During his report to council, Utilities Director Brian Haley reported on a request by Piggott Community Hospital to adjust their electric rate.

"The hospital has asked if we could offer them the manufacturing rate, or a special rate," Haley indicated.

"The hospital employs over 200 people, and has a payroll of more than seven million dollars," Poole noted. "We gave Darling the manufacturing rate, and they were only employing 35 or 40 people. We have to do everything we can for our hospital."

Haley offered a compromise plan, which calls for the hospital to remain at the same rate but provides a $10,000 a month rebate. "Under this plan the rates would still be higher than our manufacturing rate, which is specified for manufacturing facilities only, but would help them financially," he noted.

Poole also explained that since the city was considered a non-profit entity, any additional funds going to the hospital would be matched in their Medicare program.

The rebate plan was approved by the aldermen on a vote of 4-0, with the change to go into effect with the August billing.

Haley also provided an update on the water department, noting there was some good news concerning the water tower painting project. "We had the paint from the tank tested, and the lead levels were low enough that we didn't have to contain the clean-up, so it will save us money," he explained.

He also sought guidance from the council on the city water department's fluoridation efforts. "Recently the law changed, and cities of less than 5,000 do not have to add fluoride to their water. We've been doing it since the 1980s, when we started at the urging of a local dentist," he explained. "We have the opportunity acquire a $70,000 grant to replace our fluoridation equipment, and build new buildings, although it will cost about $97,000 to complete the project."

In recent years a movement has gained momentum to remove all fluoridation efforts, although the Arkansas Department of Health still recommends its use.

"We are not required to continue, but we already have the process in place--and we don't know if the law will change in the next few years and require us to add it anyway," Poole offered. "If we don't take advantage of the grant we'll have to foot the bill ourselves."

With that in mind, the council members agreed to accept the grant monies and authorized the additional funds to re-work the system.

Haley also indicated Electric Superintendent Bruce Swan has ordered Christmas decorations, which will be used on public buildings for the holiday season.

"With the old lights we were spending over $30,000 a year just on manpower to put them up and maintain them," Poole explained. "Not to mention the cost of the electricity and such."

This prompted the removal of the lights following last year's holiday.

"We have a budget of $25,000, and hope to add more lights each year," Haley reported. "He's ordered a number of fiberglass characters and LED lights for the tree on the courthouse lawn. These things have to be ordered early in the year in order to get them in on time."
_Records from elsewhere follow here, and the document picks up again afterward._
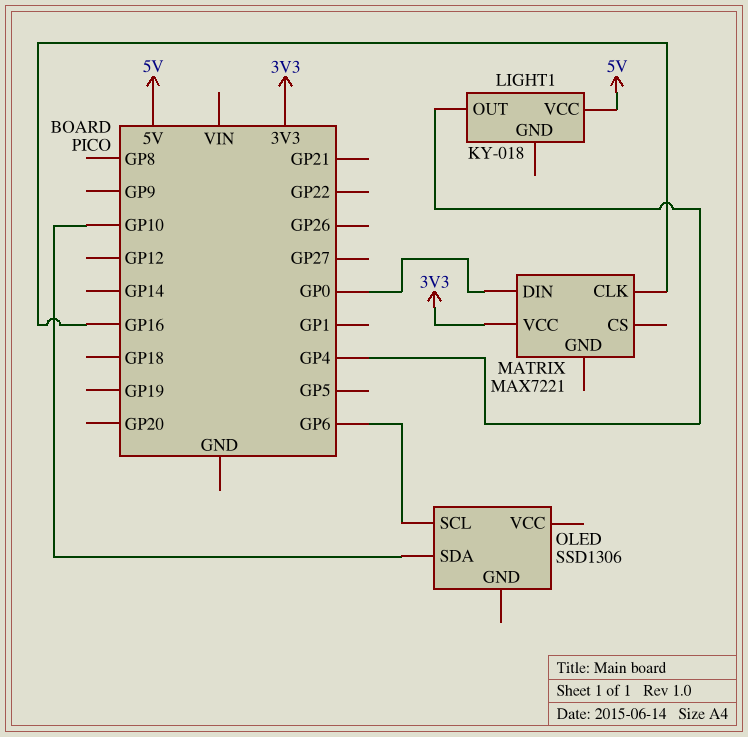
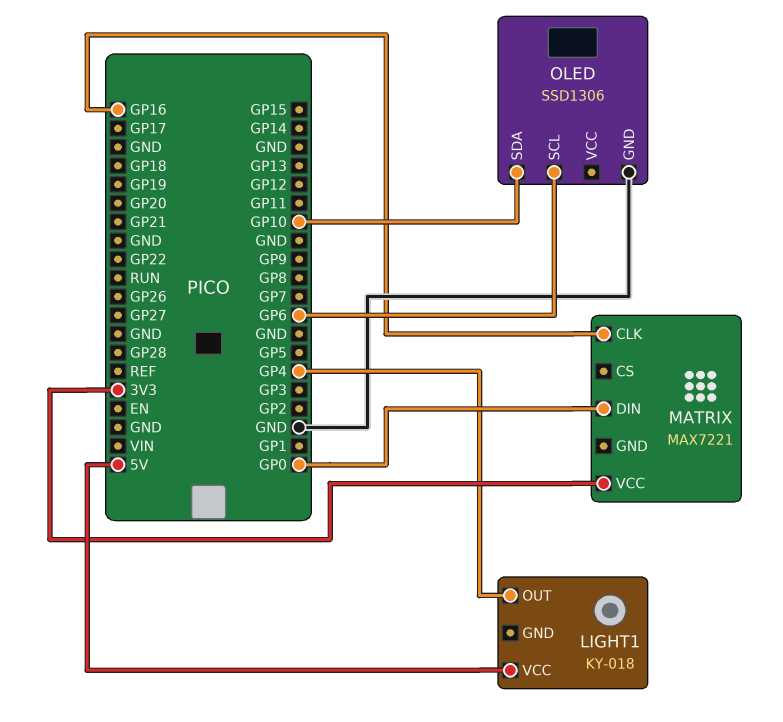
OLED pin GND: none -> GND

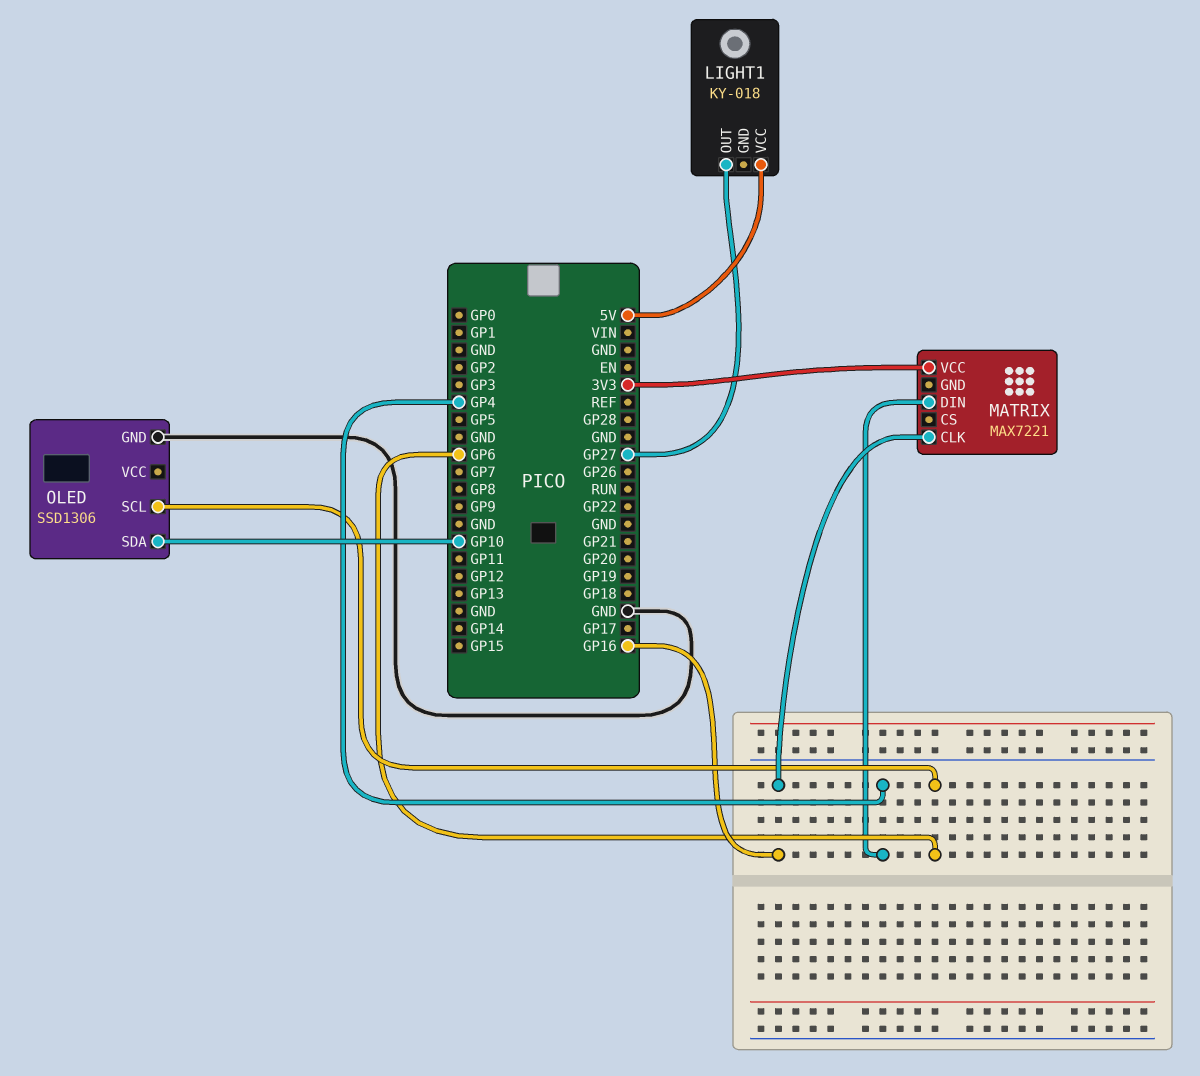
LIGHT1 pin OUT: GP4 -> GP27
MATRIX pin DIN: GP0 -> GP4

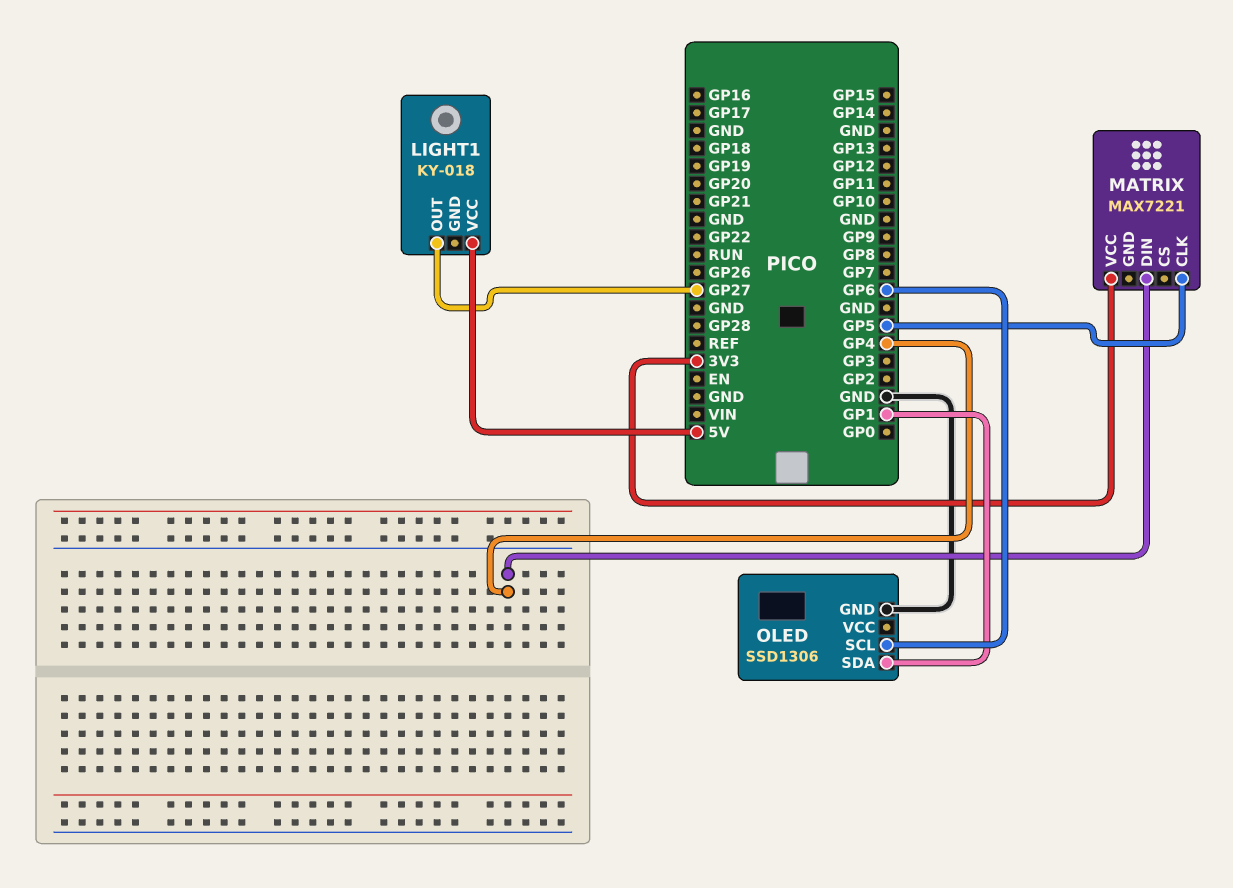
MATRIX pin CLK: GP16 -> GP5
OLED pin SDA: GP10 -> GP1

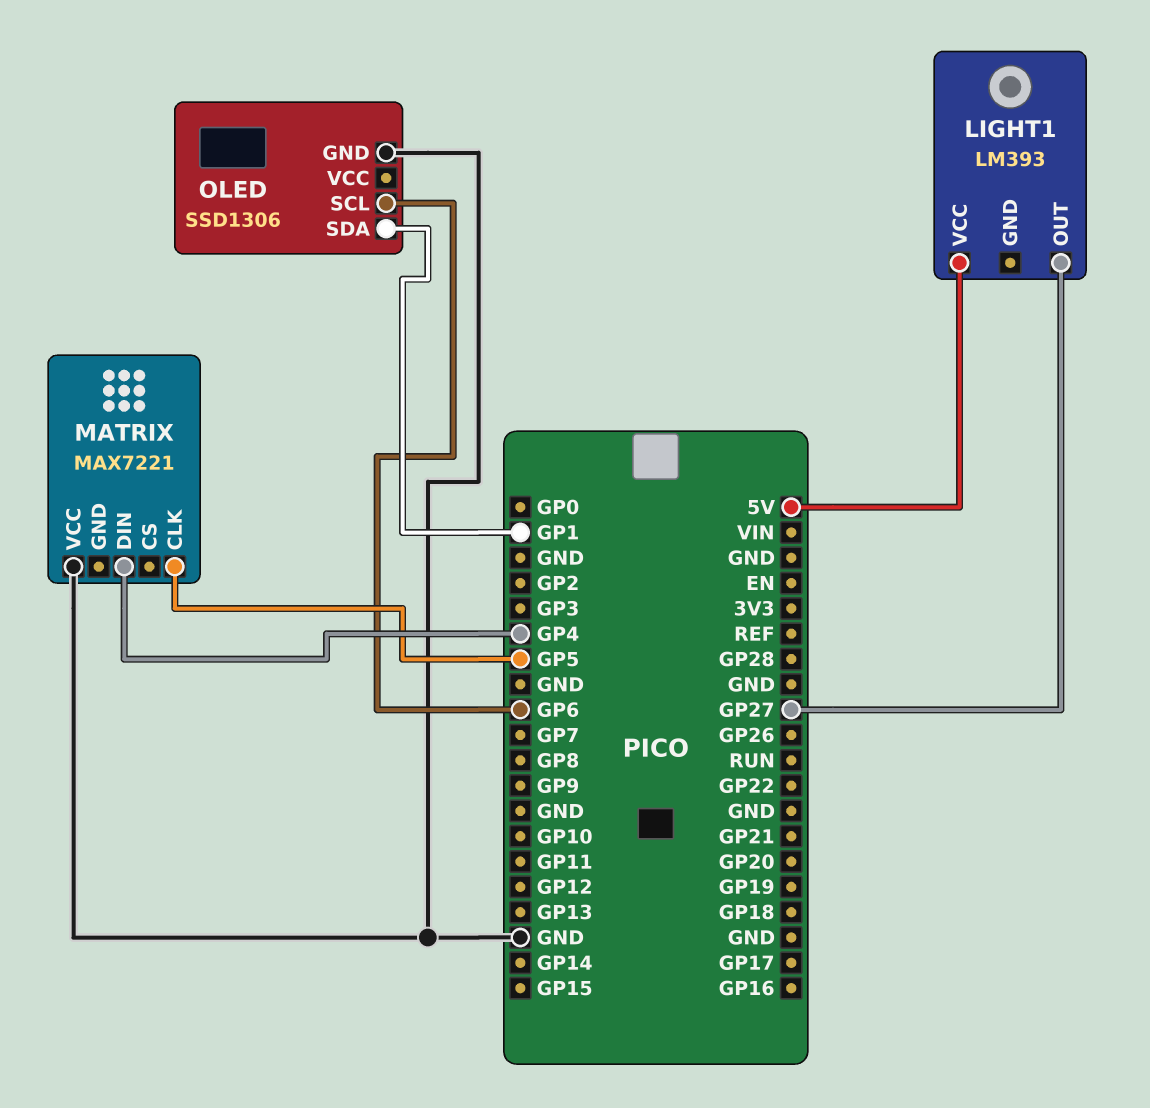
LIGHT1: KY-018 -> LM393
MATRIX pin VCC: 3V3 -> GND

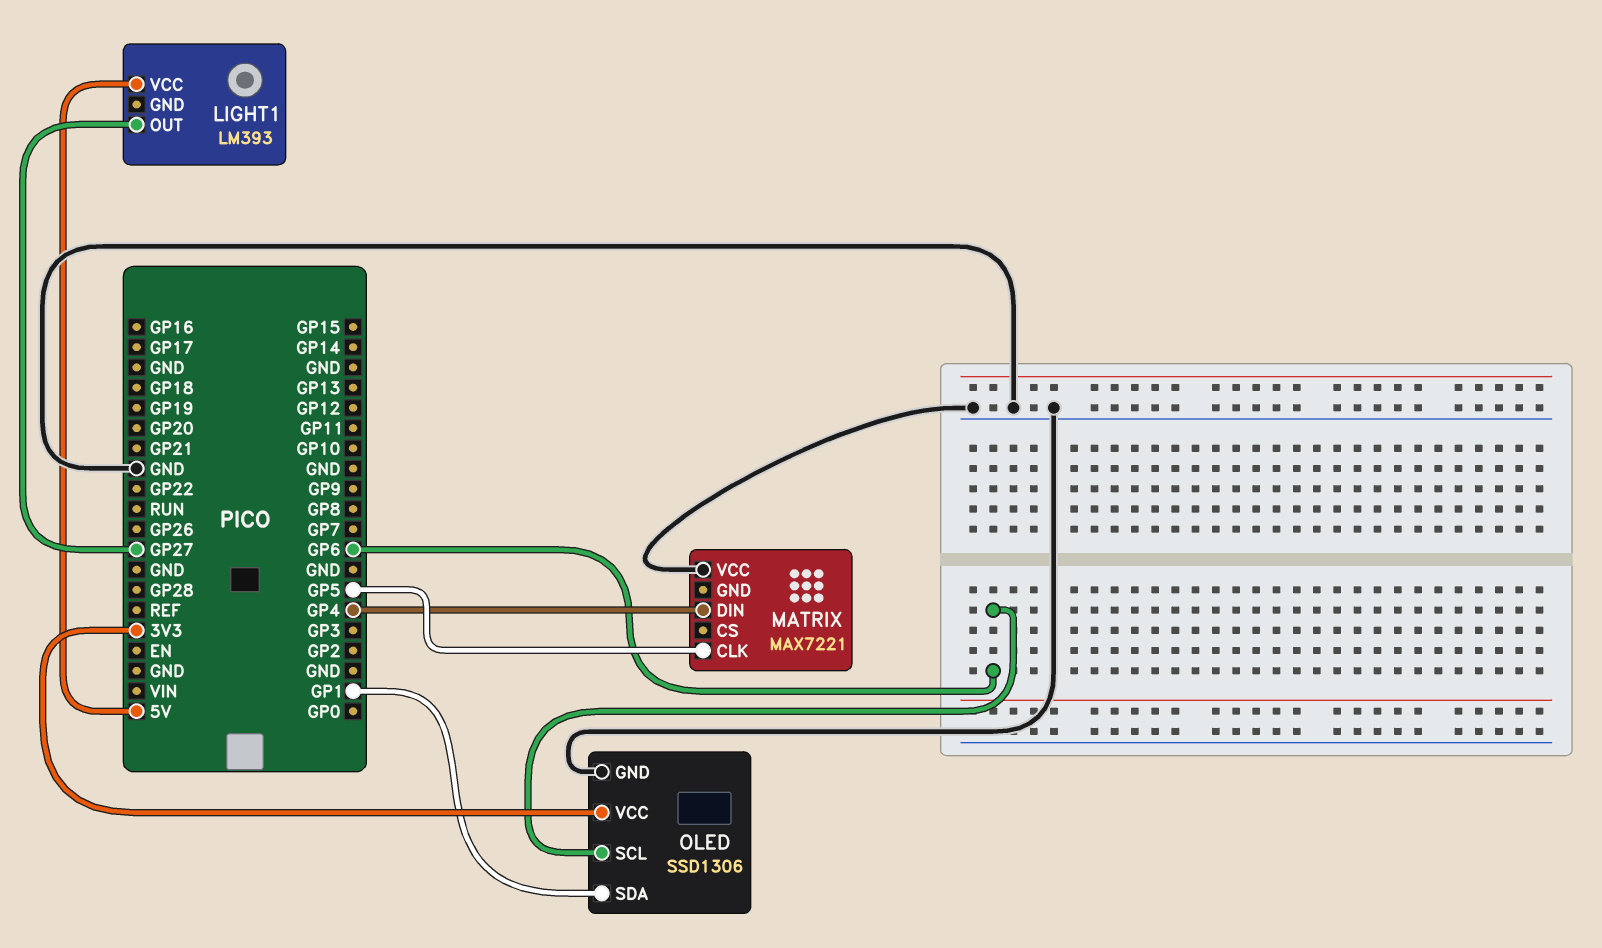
OLED pin VCC: none -> 3V3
Poole noted the figurines, and lights, would be used on public buildings, including the courthouse, city hall, library, fire station and depot--but not on the community center. Additional decorations are also being planned for Heritage Park.

During the gathering the council also voted to allow Poole to adjust the rental and clean-up deposits for use of the pavilions and amphitheater at the park. He indicated the clean-up fee of $25 was so low, that most of those who entered into the agreement left the job for the city to do and suggested a higher deposit.

Council also voted to waive the rental fee for the Piggott Community Center for an upcoming fundraiser. At the request of the Piggott Make-A-Wish Committee, they voted to waive the fee for a father-daughter dance, set for Feb. 4.

Last year the council waived the fees for use of the center for the first such event, which raised over $10,000 for the charity.

Terming the request a, "no brainer" council gave approval on a vote of 4-0.